The program, finally, must involve a formational/aspirational dimension. While it must acknowledge the technical question, often on the minds of our students, “what can I do with a degree in business?” it cannot end inquiry there. Learning about the paths from functional specialties, like
Accounting, to the world of work is of great concern to them. It needs to respond to ethical concerns, the question of what should I do when confronted with X? Students bring an all-too-ready assumption that there’s ethics, then there’s business life where different rules apply. Finally, the program must involve a vocational theme, not unrelated to the previous two themes. To the questions what can I do? And what should I do? We must add: who is the person I am now? The resulting self-awareness that issues from an early, preliminary address of this question can inspire the continuing question that looks to the future:
Who is the person that I wish to become? Ignatian tradition, with its emphasis on discernment, must play prominently in business education at a Jesuit university.
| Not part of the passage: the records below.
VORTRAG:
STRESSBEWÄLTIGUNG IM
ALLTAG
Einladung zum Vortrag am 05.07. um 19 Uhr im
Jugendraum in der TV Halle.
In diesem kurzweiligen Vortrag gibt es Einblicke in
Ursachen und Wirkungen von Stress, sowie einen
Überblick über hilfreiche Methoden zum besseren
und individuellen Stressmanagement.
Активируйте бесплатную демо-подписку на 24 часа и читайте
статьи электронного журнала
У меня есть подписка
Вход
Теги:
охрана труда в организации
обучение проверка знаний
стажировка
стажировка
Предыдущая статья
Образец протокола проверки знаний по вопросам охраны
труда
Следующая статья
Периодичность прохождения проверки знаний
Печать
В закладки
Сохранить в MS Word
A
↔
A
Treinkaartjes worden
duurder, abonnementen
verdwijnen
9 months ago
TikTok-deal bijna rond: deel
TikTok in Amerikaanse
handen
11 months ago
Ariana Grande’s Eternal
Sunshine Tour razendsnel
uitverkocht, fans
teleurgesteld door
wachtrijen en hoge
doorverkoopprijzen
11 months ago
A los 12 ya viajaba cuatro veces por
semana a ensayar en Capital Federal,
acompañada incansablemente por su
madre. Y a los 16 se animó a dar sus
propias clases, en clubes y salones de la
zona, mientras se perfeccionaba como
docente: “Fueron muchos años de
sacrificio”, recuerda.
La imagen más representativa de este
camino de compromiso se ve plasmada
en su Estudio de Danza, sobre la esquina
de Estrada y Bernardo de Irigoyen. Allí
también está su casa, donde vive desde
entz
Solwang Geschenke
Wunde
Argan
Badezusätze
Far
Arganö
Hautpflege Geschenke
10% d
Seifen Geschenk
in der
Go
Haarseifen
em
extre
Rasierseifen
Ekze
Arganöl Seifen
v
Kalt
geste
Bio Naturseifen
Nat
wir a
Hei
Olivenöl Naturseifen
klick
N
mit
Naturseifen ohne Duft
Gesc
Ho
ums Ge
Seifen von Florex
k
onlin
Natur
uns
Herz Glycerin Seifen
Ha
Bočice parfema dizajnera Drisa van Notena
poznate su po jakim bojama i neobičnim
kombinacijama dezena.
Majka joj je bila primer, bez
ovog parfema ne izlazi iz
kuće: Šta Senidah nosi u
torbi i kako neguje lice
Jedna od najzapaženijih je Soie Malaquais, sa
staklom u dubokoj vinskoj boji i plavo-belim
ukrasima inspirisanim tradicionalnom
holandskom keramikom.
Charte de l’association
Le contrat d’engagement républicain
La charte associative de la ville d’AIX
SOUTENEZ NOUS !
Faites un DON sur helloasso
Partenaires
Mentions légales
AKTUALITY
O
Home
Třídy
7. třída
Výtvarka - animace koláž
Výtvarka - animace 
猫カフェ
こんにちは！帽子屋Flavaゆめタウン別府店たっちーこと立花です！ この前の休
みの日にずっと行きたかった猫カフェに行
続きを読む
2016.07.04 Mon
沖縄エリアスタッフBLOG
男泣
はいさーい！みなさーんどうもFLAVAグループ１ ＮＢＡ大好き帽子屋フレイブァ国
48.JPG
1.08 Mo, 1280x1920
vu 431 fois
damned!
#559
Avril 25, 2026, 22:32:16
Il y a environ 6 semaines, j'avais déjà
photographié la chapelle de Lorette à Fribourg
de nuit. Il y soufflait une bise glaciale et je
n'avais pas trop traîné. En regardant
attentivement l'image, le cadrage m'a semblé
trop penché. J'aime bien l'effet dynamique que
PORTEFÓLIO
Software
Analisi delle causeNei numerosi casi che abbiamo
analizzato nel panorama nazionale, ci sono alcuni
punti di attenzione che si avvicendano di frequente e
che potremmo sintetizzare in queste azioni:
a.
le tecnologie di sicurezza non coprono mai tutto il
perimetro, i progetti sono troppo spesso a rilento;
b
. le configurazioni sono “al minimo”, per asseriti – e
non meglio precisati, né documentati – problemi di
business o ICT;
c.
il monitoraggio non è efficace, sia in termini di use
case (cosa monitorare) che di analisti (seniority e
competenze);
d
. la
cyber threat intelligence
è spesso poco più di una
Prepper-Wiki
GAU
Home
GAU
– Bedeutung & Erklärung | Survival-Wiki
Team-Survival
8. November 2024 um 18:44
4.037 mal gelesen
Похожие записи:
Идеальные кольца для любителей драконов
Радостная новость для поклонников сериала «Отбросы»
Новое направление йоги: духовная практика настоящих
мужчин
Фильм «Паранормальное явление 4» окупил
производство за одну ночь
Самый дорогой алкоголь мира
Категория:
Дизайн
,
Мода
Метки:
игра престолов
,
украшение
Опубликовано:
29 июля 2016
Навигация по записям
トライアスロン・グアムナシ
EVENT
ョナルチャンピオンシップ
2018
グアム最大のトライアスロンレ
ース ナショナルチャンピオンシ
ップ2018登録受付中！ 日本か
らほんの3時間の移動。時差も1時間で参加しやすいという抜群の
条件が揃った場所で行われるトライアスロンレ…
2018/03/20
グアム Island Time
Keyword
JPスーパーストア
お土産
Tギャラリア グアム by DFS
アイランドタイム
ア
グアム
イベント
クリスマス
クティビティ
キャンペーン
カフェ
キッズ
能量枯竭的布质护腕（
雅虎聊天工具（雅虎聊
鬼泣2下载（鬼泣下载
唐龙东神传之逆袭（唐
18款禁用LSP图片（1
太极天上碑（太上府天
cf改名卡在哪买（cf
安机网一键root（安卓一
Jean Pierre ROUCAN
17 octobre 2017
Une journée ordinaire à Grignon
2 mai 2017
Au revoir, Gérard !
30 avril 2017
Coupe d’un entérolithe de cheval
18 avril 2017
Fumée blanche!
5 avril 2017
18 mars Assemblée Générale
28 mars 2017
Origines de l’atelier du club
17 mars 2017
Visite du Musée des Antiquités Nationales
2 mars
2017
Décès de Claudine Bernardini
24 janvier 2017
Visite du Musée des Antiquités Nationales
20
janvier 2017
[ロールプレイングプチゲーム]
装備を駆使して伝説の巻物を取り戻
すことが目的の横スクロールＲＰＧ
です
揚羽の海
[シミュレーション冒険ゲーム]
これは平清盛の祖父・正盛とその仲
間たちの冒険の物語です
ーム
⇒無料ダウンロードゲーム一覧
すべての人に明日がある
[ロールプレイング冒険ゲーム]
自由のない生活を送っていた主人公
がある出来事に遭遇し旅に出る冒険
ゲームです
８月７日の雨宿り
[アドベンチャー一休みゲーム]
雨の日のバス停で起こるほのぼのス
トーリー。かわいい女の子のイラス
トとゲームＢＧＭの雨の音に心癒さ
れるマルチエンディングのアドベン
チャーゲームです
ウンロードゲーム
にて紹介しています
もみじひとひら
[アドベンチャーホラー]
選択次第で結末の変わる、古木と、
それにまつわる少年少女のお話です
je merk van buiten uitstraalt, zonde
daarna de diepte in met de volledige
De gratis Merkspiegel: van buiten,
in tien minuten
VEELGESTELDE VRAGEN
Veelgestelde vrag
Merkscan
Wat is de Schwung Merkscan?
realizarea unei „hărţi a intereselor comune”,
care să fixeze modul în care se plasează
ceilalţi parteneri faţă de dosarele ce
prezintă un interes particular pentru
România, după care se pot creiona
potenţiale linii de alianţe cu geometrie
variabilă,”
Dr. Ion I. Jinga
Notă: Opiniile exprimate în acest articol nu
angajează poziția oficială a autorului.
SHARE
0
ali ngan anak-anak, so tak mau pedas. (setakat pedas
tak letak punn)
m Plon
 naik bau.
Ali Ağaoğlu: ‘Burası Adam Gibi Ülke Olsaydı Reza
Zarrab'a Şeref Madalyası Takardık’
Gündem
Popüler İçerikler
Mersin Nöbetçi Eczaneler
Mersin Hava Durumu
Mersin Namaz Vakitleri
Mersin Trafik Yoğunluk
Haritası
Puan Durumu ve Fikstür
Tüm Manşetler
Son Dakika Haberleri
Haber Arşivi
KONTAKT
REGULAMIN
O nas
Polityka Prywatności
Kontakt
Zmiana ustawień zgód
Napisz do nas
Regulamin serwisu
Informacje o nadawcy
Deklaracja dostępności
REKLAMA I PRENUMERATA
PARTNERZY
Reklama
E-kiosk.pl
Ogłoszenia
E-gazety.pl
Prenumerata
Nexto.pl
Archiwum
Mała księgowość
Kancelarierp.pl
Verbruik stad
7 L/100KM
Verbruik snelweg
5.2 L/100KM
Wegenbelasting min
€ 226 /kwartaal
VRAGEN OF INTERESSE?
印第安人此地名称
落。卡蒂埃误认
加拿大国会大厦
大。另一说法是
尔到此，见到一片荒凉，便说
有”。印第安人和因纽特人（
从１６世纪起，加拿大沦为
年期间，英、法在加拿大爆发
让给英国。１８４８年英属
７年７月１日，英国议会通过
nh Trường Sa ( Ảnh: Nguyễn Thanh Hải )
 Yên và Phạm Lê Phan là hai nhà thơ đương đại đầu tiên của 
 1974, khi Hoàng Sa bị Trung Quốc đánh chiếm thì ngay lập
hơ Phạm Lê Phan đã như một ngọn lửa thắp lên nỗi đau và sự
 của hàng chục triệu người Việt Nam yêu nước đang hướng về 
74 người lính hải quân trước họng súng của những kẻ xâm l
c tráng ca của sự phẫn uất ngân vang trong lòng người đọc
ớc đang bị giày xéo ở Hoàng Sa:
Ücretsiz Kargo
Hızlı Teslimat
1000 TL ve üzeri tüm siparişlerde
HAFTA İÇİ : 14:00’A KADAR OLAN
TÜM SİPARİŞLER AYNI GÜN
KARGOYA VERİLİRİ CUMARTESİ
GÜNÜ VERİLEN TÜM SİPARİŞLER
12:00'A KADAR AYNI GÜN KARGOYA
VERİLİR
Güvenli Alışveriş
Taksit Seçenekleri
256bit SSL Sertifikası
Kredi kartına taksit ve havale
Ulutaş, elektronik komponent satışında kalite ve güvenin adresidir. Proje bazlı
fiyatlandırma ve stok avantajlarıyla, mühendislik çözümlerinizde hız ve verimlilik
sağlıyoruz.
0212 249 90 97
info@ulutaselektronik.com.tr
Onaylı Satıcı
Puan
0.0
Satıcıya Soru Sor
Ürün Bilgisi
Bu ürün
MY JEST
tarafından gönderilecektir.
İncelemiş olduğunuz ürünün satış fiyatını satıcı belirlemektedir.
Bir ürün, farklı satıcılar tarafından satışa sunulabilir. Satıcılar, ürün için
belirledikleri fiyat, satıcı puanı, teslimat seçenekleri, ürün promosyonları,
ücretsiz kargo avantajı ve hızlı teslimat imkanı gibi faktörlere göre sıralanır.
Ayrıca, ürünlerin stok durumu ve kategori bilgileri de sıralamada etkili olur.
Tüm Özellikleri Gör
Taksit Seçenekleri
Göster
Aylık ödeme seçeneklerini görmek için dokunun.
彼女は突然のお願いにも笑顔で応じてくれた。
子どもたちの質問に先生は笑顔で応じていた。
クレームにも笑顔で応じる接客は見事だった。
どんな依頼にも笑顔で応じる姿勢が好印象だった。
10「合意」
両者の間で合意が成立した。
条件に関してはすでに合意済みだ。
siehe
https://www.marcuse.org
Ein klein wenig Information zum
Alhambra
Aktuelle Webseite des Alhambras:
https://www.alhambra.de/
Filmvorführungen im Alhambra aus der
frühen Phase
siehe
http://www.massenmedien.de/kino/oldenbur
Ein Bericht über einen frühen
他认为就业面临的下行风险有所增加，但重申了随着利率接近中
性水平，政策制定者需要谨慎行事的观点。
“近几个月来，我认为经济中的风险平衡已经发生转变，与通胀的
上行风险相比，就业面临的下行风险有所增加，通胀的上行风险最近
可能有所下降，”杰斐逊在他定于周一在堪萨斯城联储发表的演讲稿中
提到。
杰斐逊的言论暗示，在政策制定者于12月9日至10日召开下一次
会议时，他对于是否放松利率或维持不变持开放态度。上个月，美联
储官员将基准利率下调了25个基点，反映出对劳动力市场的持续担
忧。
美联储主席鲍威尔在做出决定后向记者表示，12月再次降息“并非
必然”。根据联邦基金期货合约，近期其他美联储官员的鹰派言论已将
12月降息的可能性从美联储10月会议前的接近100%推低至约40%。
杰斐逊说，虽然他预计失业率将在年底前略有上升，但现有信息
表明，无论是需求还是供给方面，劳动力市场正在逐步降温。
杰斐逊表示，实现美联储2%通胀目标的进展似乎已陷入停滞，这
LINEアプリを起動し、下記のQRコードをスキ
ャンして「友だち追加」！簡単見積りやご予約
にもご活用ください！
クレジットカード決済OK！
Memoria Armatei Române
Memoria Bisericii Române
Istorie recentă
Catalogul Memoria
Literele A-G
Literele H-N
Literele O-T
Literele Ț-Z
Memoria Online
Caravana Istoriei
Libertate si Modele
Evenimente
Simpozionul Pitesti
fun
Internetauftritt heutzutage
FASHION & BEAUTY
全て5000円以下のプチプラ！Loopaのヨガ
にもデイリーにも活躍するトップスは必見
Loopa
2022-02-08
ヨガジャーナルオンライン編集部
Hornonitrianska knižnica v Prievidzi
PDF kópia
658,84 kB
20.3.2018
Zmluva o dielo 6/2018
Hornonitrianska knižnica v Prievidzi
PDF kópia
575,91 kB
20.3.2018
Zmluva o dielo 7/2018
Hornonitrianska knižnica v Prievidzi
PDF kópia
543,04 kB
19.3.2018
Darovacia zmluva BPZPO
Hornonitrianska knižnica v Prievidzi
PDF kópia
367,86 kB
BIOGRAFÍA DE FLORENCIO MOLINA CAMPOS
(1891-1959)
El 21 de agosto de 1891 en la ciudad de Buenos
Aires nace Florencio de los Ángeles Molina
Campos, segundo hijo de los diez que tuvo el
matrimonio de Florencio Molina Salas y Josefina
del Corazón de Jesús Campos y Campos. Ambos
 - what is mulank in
We will offer two pilot sections of Portico this fall. A schematic follows
Portico Schematic 1
Pre-Term: One day, group site visit; one day (?) on campus smaller groups
Weeks 1-2: Sections by day, twice a week as the norm; occasional plenary evening sessions to supplement or replace day sections
Week 13: Group extravaganza (!)
Delivery at full launch: 20 sections of 25 with two juniors as TA’s
A Final Type: Contemplatives in Action
The hope we harbor for Portico is to foster an approach to ethics that bears the Ignatian impress.
We hope to assist in the formation of young professionals whose preparation will be informed by historical-mindedness, ethical sensitivity, a capacity for personal discernment and technical virtuosity.
They should be principled but pragmatic, not quick to abandon the hope of principled engagement nor cynical about the possibility of realizing principles at all. Portico should function as a kind of examen that frames their progress through the undergraduate program and offers a model for beginning professional life.
Coda
At the midpoint of Plato’s
Gorgias
—a text we will use in a section of Portico devoted to ethics— the young, brash and threatening Callicles advises the old, reserved and pacific Socrates that he still has time to make something of his life. All he needs to do is “take up the Fine Art of Business and cultivate something that will give you a reputation for good sense.” 7 In the carefully crafted dialogue that ensues,
Socrates brings Callicles to the brink of admitting that the philosophical life, not Callicles’s, is the only one worth pursuing but Callicles finally demurs. He remains unconvinced.
How will we fare with Portico? Might it function more as a faux entryway, a piece of trompe- l’oeil, an intellectually and aesthetically appealing cover masking what Newman called the “hot pursuit of gain?”
We hope, of course, for more: for a real entryway into a life of the mind and the professions that entices, inspires and ennobles. For such a life is genuinely worth a hot pursuit.